Кавасе-документалист разительно отличается от Кавасе — постановщика игровых фильмов. Ее документальные работы больше похожи на видеодневники, в них она представляет максимально возможный личный подход и предстает рассказчиком, буквально оголяющимся перед зрителем. В «Рождении и материнстве» Кавасе достигает предельной степени интимности. Как и в большинстве ранних фильмов, она снимает свою приемную мать — «бабушку» — накануне ее 90-летнего юбилея. Фильм начинается со сцены, в которой она принимает ванну, а Кавасе очень крупными планами снимает ее тело и грудь. Монтажной рифмой следует съемка ее собственной груди и проверка у врача на наличие рака. Одна из самых трогательных сцен — день рождения матери. Но Кавасе и предельно жестка: она снимает их разговор о ране, которую ей нанесли в детстве, и доводит мать до слез. Кроме того, на камеру зафиксировано и то, как ее везут в больницу на машине «скорой помощи», а затем и тело уже умершей матери. В оппозиции к этой смерти — рождение ребенка. Собственные роды Кавасе тоже сняла и вставила в этот фильм. Чуть подросшего сына она отводит на могилу бабушки. Все это происходит всего за 40 минут, и за это время Кавасе вынимает всю душу из зрителя. Эта «бабушка», приемная мать, появляется как минимум в шести ее фильмах, снимаемых на протяжении 15 лет, и становится зрителю почти родной. Вот «Увидев небо» — самая лаконичная и в то же время очень характерная для этого периода работа:



Кавасе всю свою жизнь провела в префектуре Нара.
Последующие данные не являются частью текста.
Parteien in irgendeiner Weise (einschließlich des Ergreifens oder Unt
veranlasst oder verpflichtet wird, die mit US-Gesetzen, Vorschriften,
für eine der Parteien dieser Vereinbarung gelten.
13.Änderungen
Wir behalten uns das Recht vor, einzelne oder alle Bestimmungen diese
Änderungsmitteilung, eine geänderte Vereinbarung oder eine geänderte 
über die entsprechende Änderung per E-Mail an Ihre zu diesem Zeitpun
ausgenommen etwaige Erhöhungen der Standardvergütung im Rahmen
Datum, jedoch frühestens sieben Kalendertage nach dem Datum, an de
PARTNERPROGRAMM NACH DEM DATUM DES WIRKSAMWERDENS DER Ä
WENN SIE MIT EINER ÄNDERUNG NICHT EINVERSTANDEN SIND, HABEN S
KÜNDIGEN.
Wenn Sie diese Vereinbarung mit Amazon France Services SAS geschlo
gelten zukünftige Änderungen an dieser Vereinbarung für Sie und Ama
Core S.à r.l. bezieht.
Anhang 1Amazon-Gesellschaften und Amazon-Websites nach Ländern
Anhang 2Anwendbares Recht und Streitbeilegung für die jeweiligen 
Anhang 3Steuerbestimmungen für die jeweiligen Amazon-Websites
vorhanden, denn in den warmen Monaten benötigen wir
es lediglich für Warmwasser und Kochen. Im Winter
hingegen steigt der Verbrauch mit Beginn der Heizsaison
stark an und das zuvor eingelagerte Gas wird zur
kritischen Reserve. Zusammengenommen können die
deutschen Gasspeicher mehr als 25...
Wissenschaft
Она активно участвует в жизни своего небольшого города, работает над бесплатной муниципальной газетой, снимает о местной жизни кино, пишет по мотивам своих фильмов книги. Ее кино подчас определяется особенностями местности: это и упоминавшиеся длинные проходы в «Шаре», и словно неземные виды, открывающиеся из прорубленного туннеля в «Судзаку», и живописный лес в «Лесе скорби». Это одна и та же местность, постепенно открывающаяся по мере съемок новых фильмов: так соседи героев «Судзаку» отправляли своих родителей в дом престарелых, а сами герои на протяжении фильма разглядывали лес, который, как и дом престарелых, станет главным местом действия «Леса скорби». Своими фильмами Кавасе пишет летопись этой местности, описывает ее географию и создает свою страну имен — этих переливающихся названий и звуков, которые при переводе так и оставляют неприкосновенными: «Судзаку», «Шара», «Могари».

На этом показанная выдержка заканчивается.